Edward H. Johnstone, the beloved federal judge renowned for reforming Kentucky's prisons and bringing humanity and compassion to his court in 30 years on the bench, died Wednesday. He was 91.

Vanessa Armstrong, chief clerk for U.S. District for the Western District of Kentucky, confirmed Johnstone's death. His son, Frazier Johnstone, said he died in Louisville at the Forum, where he lived with his wife, Kay.

"Ed Johnstone set the standard for what the trial judge should be," said Philip Shepherd, his former law clerk who was later Natural Resources secretary and is now a Franklin Circuit Court judge. "He had a tremendous work ethic and a passion for doing the right thing."

Cleve Gambill, the former U.S. magistrate judge and federal prosecutor, said Johnstone "was a towering figure in the courthouse" and "commanded more respect than any federal judge."

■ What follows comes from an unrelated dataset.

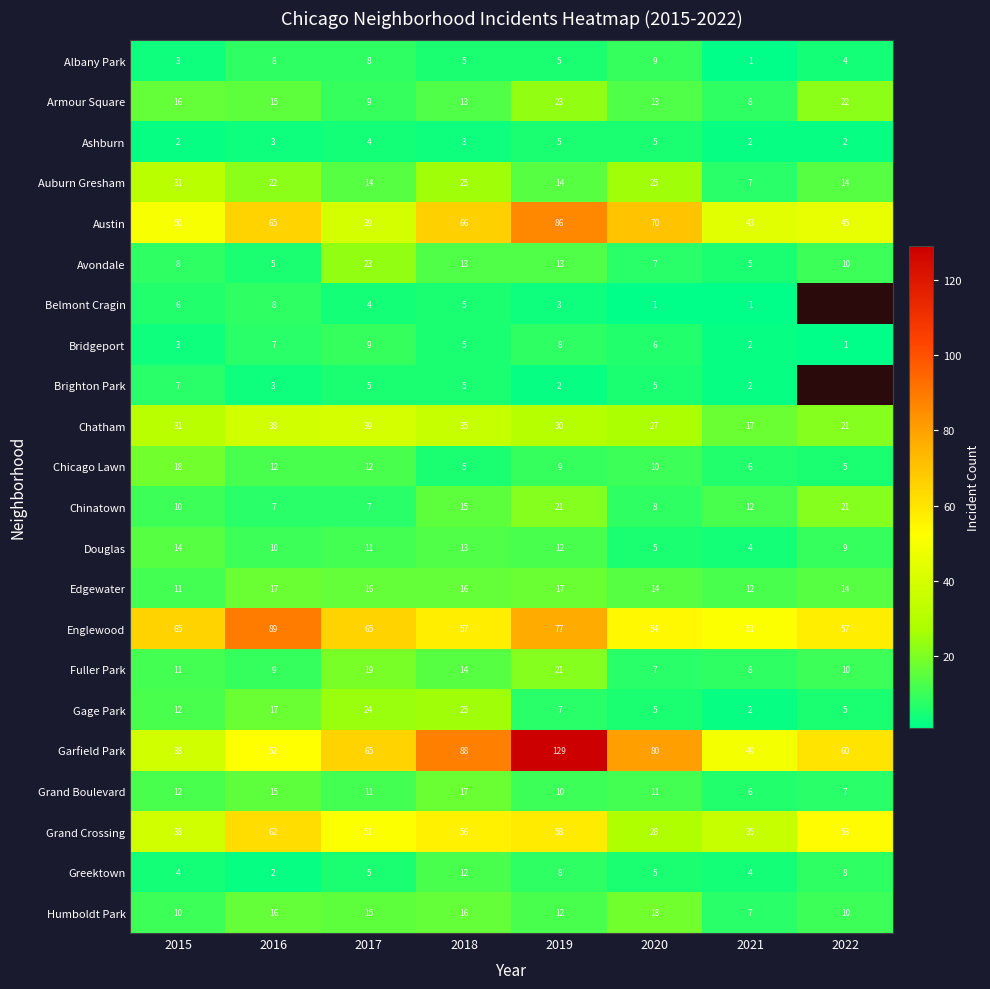

The value of Albany Park at 2017 is 14. True or false?

False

Former University of Kentucky law school dean Robert Lawson said, "I have never heard one negative word about Ed Johnstone from any lawyer or judge, and I have known thousands of them."

Johnstone was best known for transforming Kentucky's once "medieval" prisons into institutions considered reasonably safe and humane, by forging the historic 1980 settlement between inmates and the state of Kentucky.

But lawyers and litigants say his greatest legacy was in treating everyone with equal respect, from bank presidents to bank robbers.

He introduced himself as "Ed" and insisted on being treated like any other citizen. On his first day at work at the U.S. courthouse in Paducah, he ripped down the sign in the parking lot that said "Reserved for Federal Judge" and stuck it in his trunk.

He never used a gavel and held only one person in contempt, a government informant who refused to answer a question during the 1989 trial of a dozen members of the Hells Angels Motorcycle Club. Johnstone released him before he set foot in jail.

"People who respect you don't need to be coerced to make them behave," Johnstone once said.

Struggling to seat a jury as a circuit judge, Johnstone offered one prospective juror — a farmer who said he needed to be excused to cut tobacco — a deal. If the farmer would sit on his jury, Johnstone said, he would help him cut tobacco.